YOUR GOAL: If a line of the data below holds the string "LIST", copy it.

Extracted records:
_ _ _ _

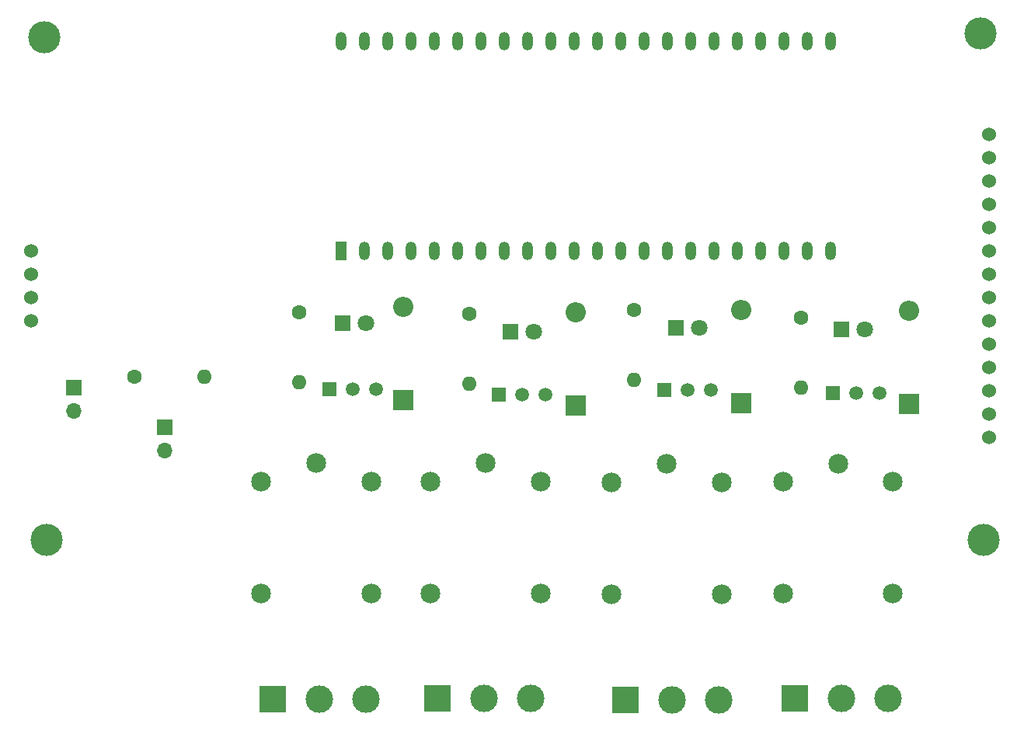
<source format=gbr>
%TF.GenerationSoftware,KiCad,Pcbnew,8.0.5*%
%TF.CreationDate,2025-05-05T01:40:06+02:00*%
%TF.ProjectId,nodo_central,6e6f646f-5f63-4656-9e74-72616c2e6b69,rev?*%
%TF.SameCoordinates,Original*%
%TF.FileFunction,Soldermask,Bot*%
%TF.FilePolarity,Negative*%
%FSLAX46Y46*%
G04 Gerber Fmt 4.6, Leading zero omitted, Abs format (unit mm)*
G04 Created by KiCad (PCBNEW 8.0.5) date 2025-05-05 01:40:06*
%MOMM*%
%LPD*%
G01*
G04 APERTURE LIST*
%ADD10C,1.600000*%
%ADD11O,1.600000X1.600000*%
%ADD12R,1.700000X1.700000*%
%ADD13O,1.700000X1.700000*%
%ADD14R,1.800000X1.800000*%
%ADD15C,1.800000*%
%ADD16R,1.500000X1.500000*%
%ADD17C,1.500000*%
%ADD18R,3.000000X3.000000*%
%ADD19C,3.000000*%
%ADD20C,2.154000*%
%ADD21C,3.500000*%
%ADD22R,2.200000X2.200000*%
%ADD23O,2.200000X2.200000*%
%ADD24R,1.200000X2.000000*%
%ADD25O,1.200000X2.000000*%
%ADD26C,1.524000*%
G04 APERTURE END LIST*
D10*
%TO.C,R5*%
X181350000Y-69090000D03*
D11*
X181350000Y-76710000D03*
%TD*%
D12*
%TO.C,J5*%
X102100000Y-76725000D03*
D13*
X102100000Y-79265000D03*
%TD*%
D14*
%TO.C,D5*%
X131350000Y-69700000D03*
D15*
X133890000Y-69700000D03*
%TD*%
D16*
%TO.C,Q4*%
X184810000Y-77360000D03*
D17*
X187350000Y-77360000D03*
X189890000Y-77360000D03*
%TD*%
D10*
%TO.C,R2*%
X126600000Y-68490000D03*
D11*
X126600000Y-76110000D03*
%TD*%
D18*
%TO.C,J2*%
X141720000Y-110550000D03*
D19*
X146800000Y-110550000D03*
X151880000Y-110550000D03*
%TD*%
D20*
%TO.C,K2*%
X146950000Y-84950000D03*
X152950000Y-86950000D03*
X152950000Y-99150000D03*
X140950000Y-99150000D03*
X140950000Y-86950000D03*
%TD*%
D16*
%TO.C,Q2*%
X148410000Y-77460000D03*
D17*
X150950000Y-77460000D03*
X153490000Y-77460000D03*
%TD*%
D18*
%TO.C,J4*%
X180670000Y-110550000D03*
D19*
X185750000Y-110550000D03*
X190830000Y-110550000D03*
%TD*%
D21*
%TO.C,REF\u002A\u002A*%
X99070000Y-93300000D03*
%TD*%
D18*
%TO.C,J3*%
X162220000Y-110750000D03*
D19*
X167300000Y-110750000D03*
X172380000Y-110750000D03*
%TD*%
D21*
%TO.C,REF\u002A\u002A*%
X98840000Y-38500000D03*
%TD*%
D22*
%TO.C,D3*%
X174800000Y-78410000D03*
D23*
X174800000Y-68250000D03*
%TD*%
D20*
%TO.C,K1*%
X128500000Y-84937500D03*
X134500000Y-86937500D03*
X134500000Y-99137500D03*
X122500000Y-99137500D03*
X122500000Y-86937500D03*
%TD*%
D16*
%TO.C,Q1*%
X129960000Y-76910000D03*
D17*
X132500000Y-76910000D03*
X135040000Y-76910000D03*
%TD*%
D22*
%TO.C,D2*%
X156800000Y-78680000D03*
D23*
X156800000Y-68520000D03*
%TD*%
D18*
%TO.C,J1*%
X123720000Y-110650000D03*
D19*
X128800000Y-110650000D03*
X133880000Y-110650000D03*
%TD*%
D10*
%TO.C,R4*%
X163150000Y-68290000D03*
D11*
X163150000Y-75910000D03*
%TD*%
D22*
%TO.C,D1*%
X138000000Y-78060000D03*
D23*
X138000000Y-67900000D03*
%TD*%
D14*
%TO.C,D6*%
X149660000Y-70600000D03*
D15*
X152200000Y-70600000D03*
%TD*%
D10*
%TO.C,R3*%
X145150000Y-68700000D03*
D11*
X145150000Y-76320000D03*
%TD*%
D22*
%TO.C,D4*%
X193100000Y-78530000D03*
D23*
X193100000Y-68370000D03*
%TD*%
D20*
%TO.C,K3*%
X166700000Y-85050000D03*
X172700000Y-87050000D03*
X172700000Y-99250000D03*
X160700000Y-99250000D03*
X160700000Y-87050000D03*
%TD*%
D21*
%TO.C,REF\u002A\u002A*%
X200900000Y-38100000D03*
%TD*%
D12*
%TO.C,J6*%
X112000000Y-81050000D03*
D13*
X112000000Y-83590000D03*
%TD*%
D14*
%TO.C,D8*%
X185710000Y-70350000D03*
D15*
X188250000Y-70350000D03*
%TD*%
D20*
%TO.C,K4*%
X185350000Y-84987500D03*
X191350000Y-86987500D03*
X191350000Y-99187500D03*
X179350000Y-99187500D03*
X179350000Y-86987500D03*
%TD*%
D14*
%TO.C,D7*%
X167725000Y-70200000D03*
D15*
X170265000Y-70200000D03*
%TD*%
D21*
%TO.C,REF\u002A\u002A*%
X201200000Y-93300000D03*
%TD*%
D10*
%TO.C,R1*%
X108640000Y-75500000D03*
D11*
X116260000Y-75500000D03*
%TD*%
D24*
%TO.C,U2*%
X131160000Y-61860000D03*
D25*
X133700000Y-61860000D03*
X136240000Y-61860000D03*
X138780000Y-61860000D03*
X141320000Y-61860000D03*
X143860000Y-61860000D03*
X146400000Y-61860000D03*
X148940000Y-61860000D03*
X151480000Y-61860000D03*
X154020000Y-61860000D03*
X156560000Y-61860000D03*
X159100000Y-61860000D03*
X161640000Y-61860000D03*
X164180000Y-61860000D03*
X166720000Y-61860000D03*
X169260000Y-61860000D03*
X171800000Y-61860000D03*
X174340000Y-61860000D03*
X176880000Y-61860000D03*
X179417280Y-61863680D03*
X181957280Y-61863680D03*
X184497280Y-61863680D03*
X184500000Y-39000000D03*
X181960000Y-39000000D03*
X179420000Y-39000000D03*
X176880000Y-39000000D03*
X174340000Y-39000000D03*
X171800000Y-39000000D03*
X169260000Y-39000000D03*
X166720000Y-39000000D03*
X164180000Y-39000000D03*
X161640000Y-39000000D03*
X159100000Y-39000000D03*
X156560000Y-39000000D03*
X154020000Y-39000000D03*
X151480000Y-39000000D03*
X148940000Y-39000000D03*
X146400000Y-39000000D03*
X143860000Y-39000000D03*
X141320000Y-39000000D03*
X138780000Y-39000000D03*
X136240000Y-39000000D03*
X133700000Y-39000000D03*
X131160000Y-39000000D03*
%TD*%
D16*
%TO.C,Q3*%
X166460000Y-77010000D03*
D17*
X169000000Y-77010000D03*
X171540000Y-77010000D03*
%TD*%
D26*
%TO.C,U1*%
X201844000Y-49150000D03*
X201844000Y-51690000D03*
X201844000Y-54230000D03*
X201844000Y-56770000D03*
X201844000Y-59310000D03*
X201844000Y-61850000D03*
X201844000Y-64390000D03*
X201844000Y-66930000D03*
X201844000Y-69470000D03*
X201844000Y-72010000D03*
X201844000Y-74550000D03*
X201844000Y-77090000D03*
X201844000Y-79629000D03*
X201844000Y-82170000D03*
X97450000Y-61850000D03*
X97450000Y-64390000D03*
X97450000Y-66930000D03*
X97450000Y-69470000D03*
%TD*%
M02*

</source>
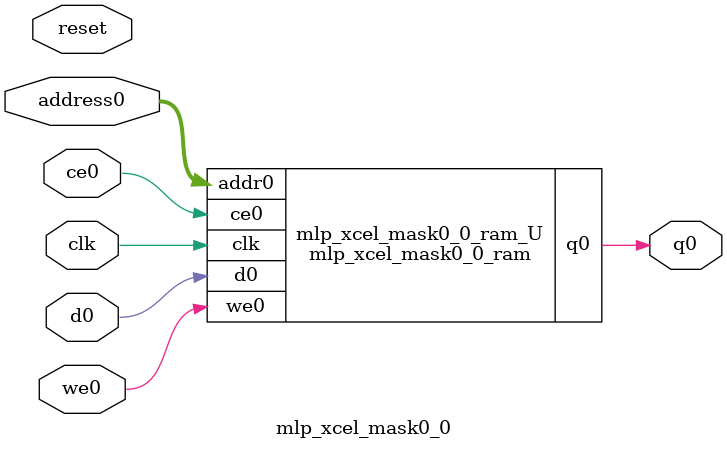
<source format=v>
`timescale 1 ns / 1 ps
module mlp_xcel_mask0_0_ram (addr0, ce0, d0, we0, q0,  clk);

parameter DWIDTH = 1;
parameter AWIDTH = 7;
parameter MEM_SIZE = 100;

input[AWIDTH-1:0] addr0;
input ce0;
input[DWIDTH-1:0] d0;
input we0;
output reg[DWIDTH-1:0] q0;
input clk;

(* ram_style = "distributed" *)reg [DWIDTH-1:0] ram[0:MEM_SIZE-1];




always @(posedge clk)  
begin 
    if (ce0) begin
        if (we0) 
            ram[addr0] <= d0; 
        q0 <= ram[addr0];
    end
end


endmodule

`timescale 1 ns / 1 ps
module mlp_xcel_mask0_0(
    reset,
    clk,
    address0,
    ce0,
    we0,
    d0,
    q0);

parameter DataWidth = 32'd1;
parameter AddressRange = 32'd100;
parameter AddressWidth = 32'd7;
input reset;
input clk;
input[AddressWidth - 1:0] address0;
input ce0;
input we0;
input[DataWidth - 1:0] d0;
output[DataWidth - 1:0] q0;



mlp_xcel_mask0_0_ram mlp_xcel_mask0_0_ram_U(
    .clk( clk ),
    .addr0( address0 ),
    .ce0( ce0 ),
    .we0( we0 ),
    .d0( d0 ),
    .q0( q0 ));

endmodule


</source>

_ _ _ _

WRITTEN REPLY:
G04 APERTURE LIST*
G04 APERTURE END LIST*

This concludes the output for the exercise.